O
n September 20, 2025, the Victoria & Albert Museum opens the first major UK show on the doomed French queen and style icon Marie Antoinette. Alongside film stills from Sofia Coppola’s film Marie Antoinette and dresses by Moschino, which demonstrate our continuing fascination, the exhibition assembles relics from her short life — she died under the guillotine aged just 37. A group of jewels, brought together for the first time, form some of the most remarkable objects. Surviving the French Revolution by a miracle, they have reappeared to sensational effect in recent auctions and enable us to reconstruct her life via her gems. Marie Antoinette was shaped by the need to project the image of a glamorous, jewel-laden queen but accusations of extravagance and even jewel theft led to her downfall.

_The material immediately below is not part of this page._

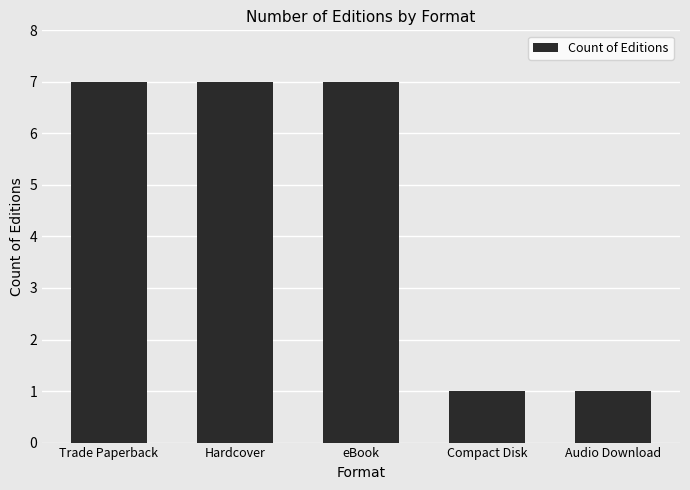

Reading left to right, list all the values displayed in this chart.

7	7	7	1	1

When the 14-year-old Marie Antoinette travelled from Vienna to Versailles to marry the Dauphin Louis Auguste in May 1770, one of the first gifts she received was a magnificent jewel cabinet. Costing about 22,000 livres (approximately £860,000 today), it held her personal jewels as well as gems to distribute to the royal family and courtiers in her new home. Her corbeille de mariage, or dowry gifts, were valued at a further two million livres (about £78 million today). Gifts from her new grandfather-in-law, Louis XV, included a fan encrusted with diamonds, bracelets with her cipher on the blue enamel clasps and a monumental stomacher jewel made up of rows of diamond bows and ribbons. The bracelet clasps fixed rows of large pearls, worn on each wrist, like a pair in the collection of the Victoria & Albert Museum. She also received a necklace of huge pearls, formerly belonging to Louis XIV’s mother, Anne of Austria, along with a fabulous quantity of jewellery from her Habsburg family — one of the few assets that belonged to her personally.